**Required action:** What you give back must match the data exactly, minus the pictures.
--- Records for this exercise ---
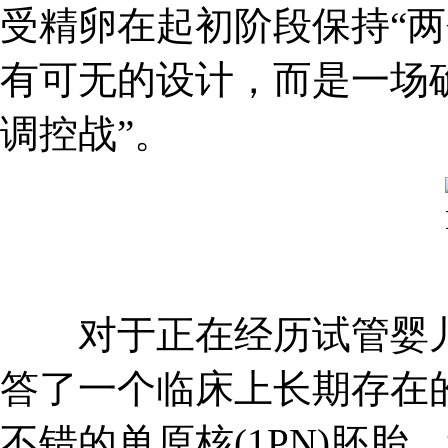
受精卵在起初阶段保持“两
有可无的设计，而是一场
调控战”。
对于正在经历试管婴儿
答了一个临床上长期存在
不错的单原核(1PN)胚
---
**Answer to this task:**
受精卵在起初阶段保持“两
有可无的设计，而是一场
调控战”。
对于正在经历试管婴儿
答了一个临床上长期存在
不错的单原核(1PN)胚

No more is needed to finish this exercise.